Uit het dossier en het verhandelde ter zitting blijkt het volgende. Aan de beslissing tot degradatie legt de directeur onder meer de op 18 augustus 2020 aan klager opgelegde disciplinaire straf vanwege het creëren van een onveilige situatie op de arbeid ten grondslag. In de nadere afweging wordt toegelicht dat in het rapport van de andere gedetineerde wordt gemeld dat klager de gedetineerde die klager geslagen heeft, uitdaagde. Uit de camerabeelden is duidelijk geworden dat klager de andere gedetineerde telkens opzocht. Klager gaf hem uiteindelijk een schouderstoot waarop de andere gedetineerde reageerde door klager te slaan. Na het voorval was klager verbaal agressief naar de andere gedetineerde. Tijdens het hoorgesprek ontkende klager de andere gedetineerde te hebben aangeraakt. Dit is volgens de directeur echter duidelijk te zien op de camerabeelden. Klager weet volgens de directeur telkens zijn celgenoot weg te treiteren door zijn gedrag. Dit is gedrag wat zeer regelmatig bij diverse celgenoten naar voren komt gedurende klagers detentie in JC Zaanstad. Klagers laatste celgenoot is hierdoor eerder op eigen verzoek naar de afzondering gegaan. Klager is op 19 augustus 2020 voor de orde en rust in de afzondering geplaatst. Dit tevens omdat hij op dat moment ook een cellulaire straf had. Tevens heeft er een gesprek met het afdelingshoofd plaatsgevonden naar aanleiding van klagers gedrag. Klagers dag- en nachtritme is niet optimaal, hij blijft tot laat in de middag op zijn bed liggen en is hier zeer regelmatig op aangesproken. Klagers gedrag is beoordeeld als dit kan beter-gedrag (oranje) op de volgende onderdelen. Klager moet regelmatig aangespoord en gecorrigeerd worden op zijn gedrag. Klager loopt dan weg, geeft commentaar, hij wordt boos of haalt zijn schouders op. Indien klager groepsactiviteiten (kaartspel) met medegedetineerden onderneemt, wordt hij boos en begint hij te schelden indien hij het spel verliest. Klager geeft aan dat de afdeling waar hij verblijft een ‘kanker’ afdeling is en dat het personeel aan het ‘mierenneuken’ is. Klager vertoont shopgedrag en kan slecht het antwoord ‘nee’ verdragen. Indien klager het antwoord ‘nee’ te horen krijgt, probeert hij het alsnog bij een ander personeelslid. Dit gedrag vertoont klager zowel op de arbeid als op de afdeling. Het positieve gedrag dat klager laat zien, beoordeeld als ‘groen’ gewenst gedrag, is dat zijn urinecontrole op 16 augustus 2020 negatief is bevonden. 

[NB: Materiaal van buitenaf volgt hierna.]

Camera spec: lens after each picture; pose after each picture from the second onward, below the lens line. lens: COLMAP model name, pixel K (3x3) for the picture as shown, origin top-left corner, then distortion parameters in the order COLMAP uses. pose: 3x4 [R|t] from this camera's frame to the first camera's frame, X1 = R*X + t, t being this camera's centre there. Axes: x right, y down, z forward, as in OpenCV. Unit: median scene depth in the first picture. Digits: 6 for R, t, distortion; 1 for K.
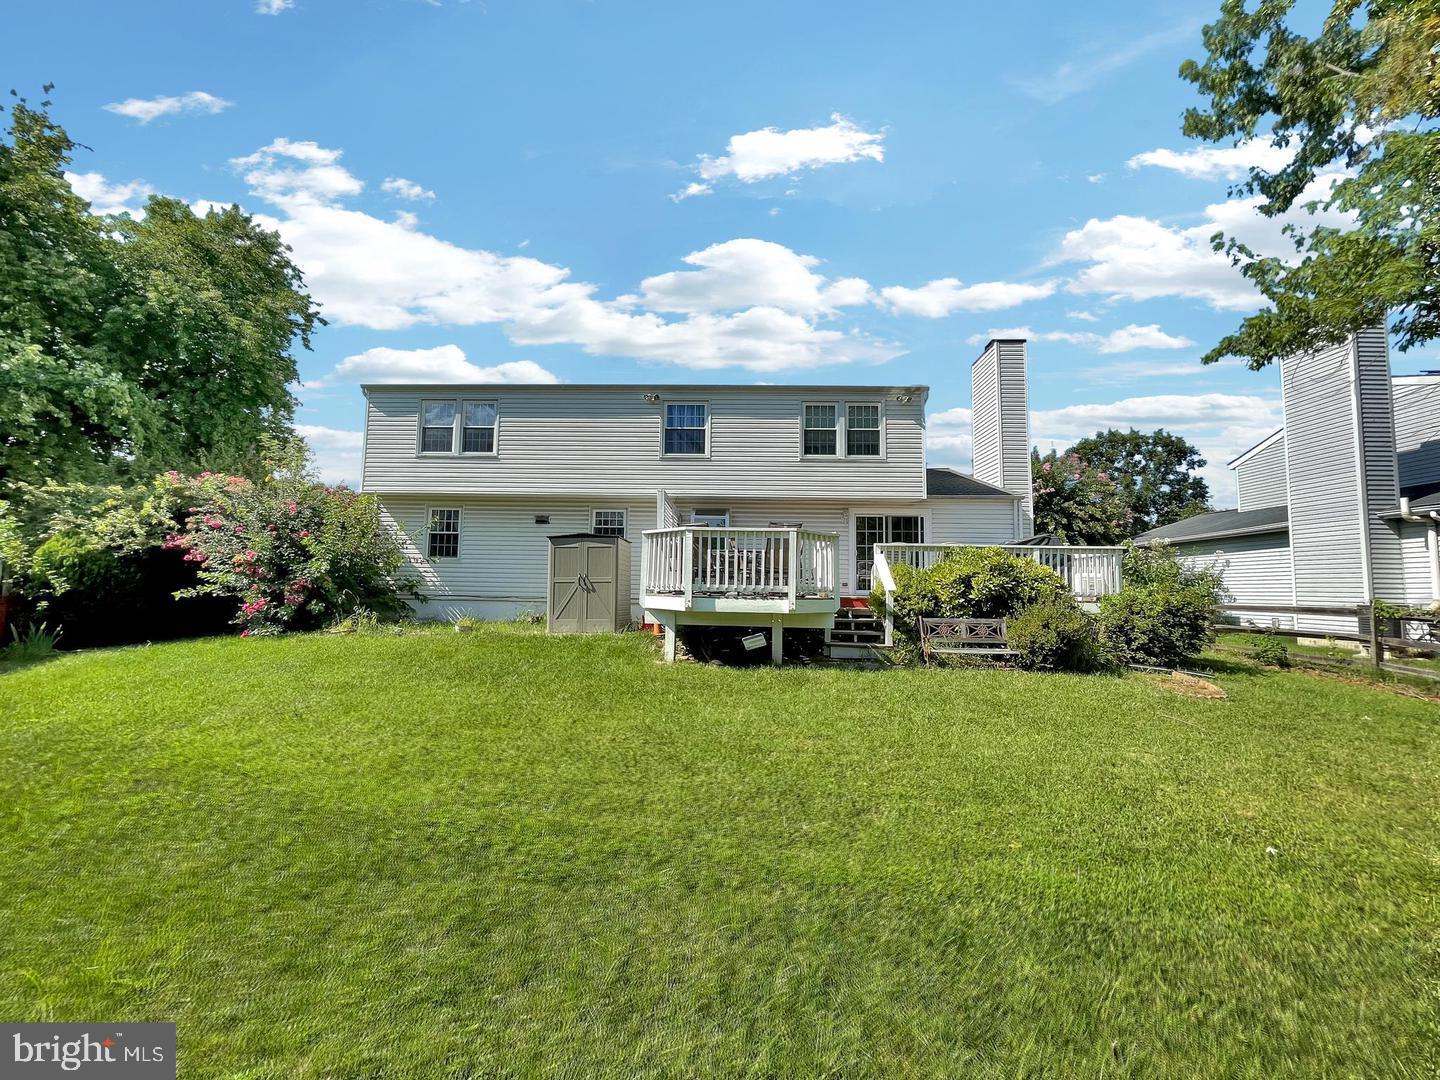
lens RADIAL K [[582.7, 0, 721.1], [0, 582.7, 540.8], [0, 0, 1]] dist [0.000348, 0.000740]
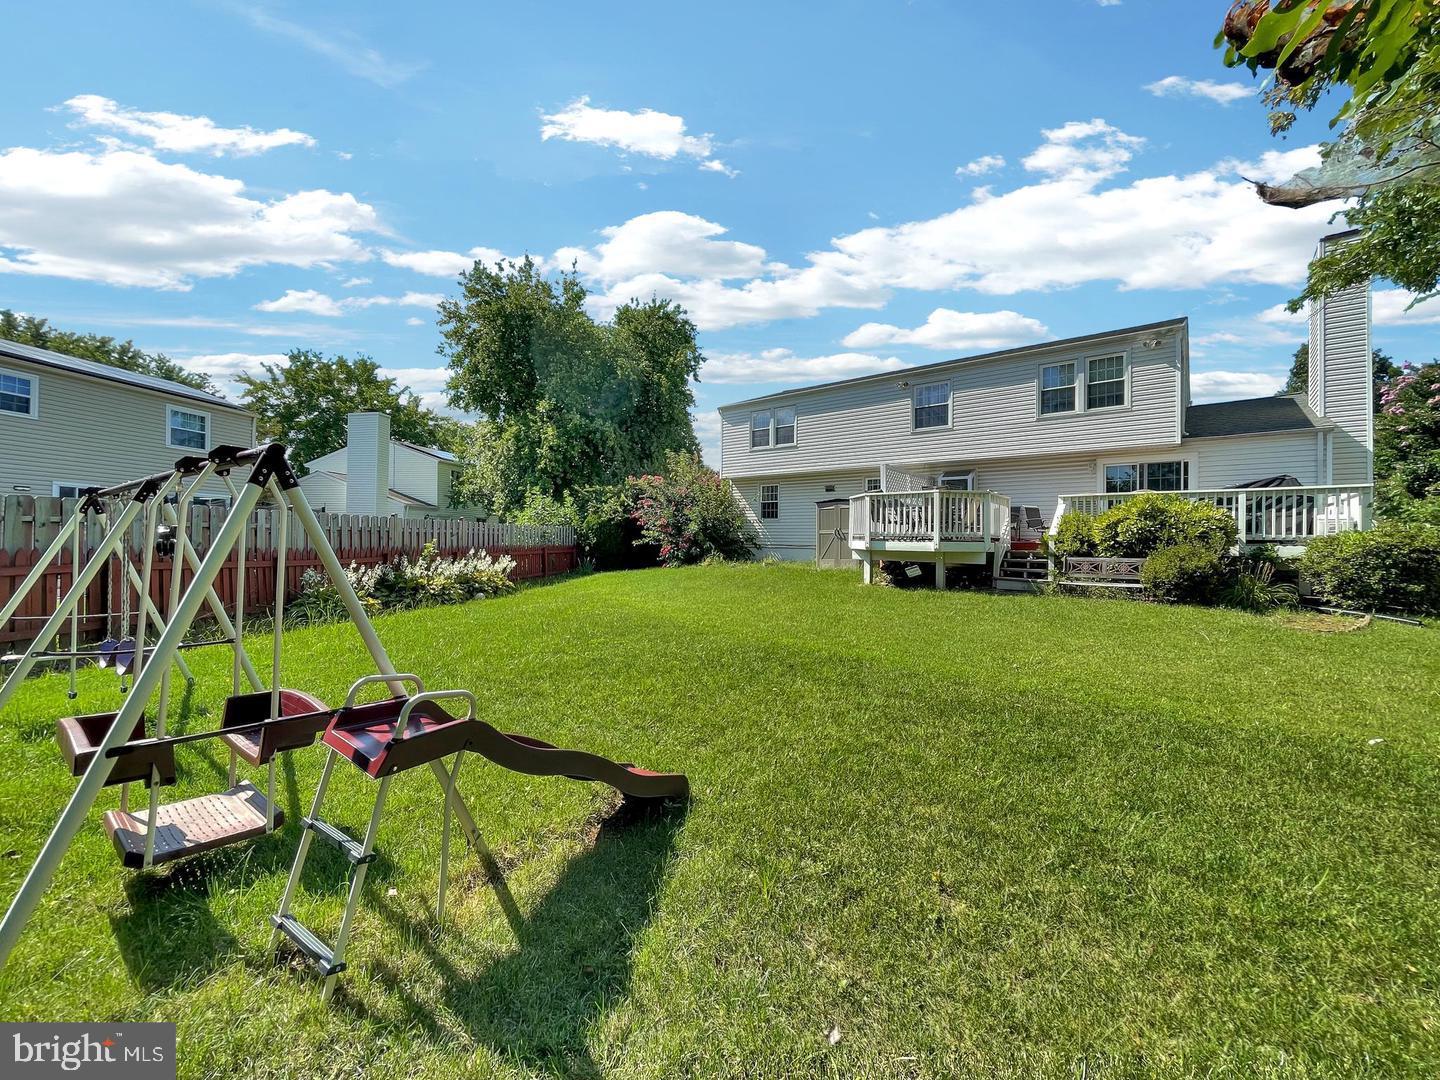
lens RADIAL K [[582.7, 0, 721.1], [0, 582.7, 540.8], [0, 0, 1]] dist [0.000348, 0.000740]
pose [[0.796905, -0.007864, -0.604053, 0.361189], [0.051072, 0.997212, 0.054396, -0.002108], [0.601941, -0.074199, 0.795086, -0.274117]]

Naast de aan de degradatiebeslissing ten grondslag gelegde disciplinaire straf heeft de directeur een nadere afweging gemaakt waarin uitgebreid alle onderdelen van het ‘oranje’ en ‘groene’ gedrag van klager zijn beschreven. Tegen de achtergrond van deze beschrijving van klagers gedrag, is de degradatiebeslissing naar het oordeel van de beroepscommissie toereikend gemotiveerd. De degradatiebeslissing bevat voorts een deugdelijke en inzichtelijke belangenafweging waarbij het ‘rode’ en ‘oranje’ gedrag van klager is afgezet tegen het ‘groene’ gedrag van klager. Gelet hierop acht de beroepscommissie  het beroep van de directeur gegrond, vernietigt de uitspraak van de beklagrechter en verklaart het beklag alsnog ongegrond. De grondslag voor de door de beklagrechter aan klager toegekende tegemoetkoming komt daarmee te vervallen.    

 

4. De uitspraak

De beroepscommissie verklaart het beroep gegrond, vernietigt de uitspraak van de beklagrechter en verklaart het beklag alsnog ongegrond.

Deze uitspraak is op 24 maart 2022 gedaan door de beroepscommissie, bestaande uit mr. C. Fetter, voorzitter, mr. E. Lucas en mr. M.F.A. van Pelt, leden, bijgestaan door mr. K. Kiela, secretaris.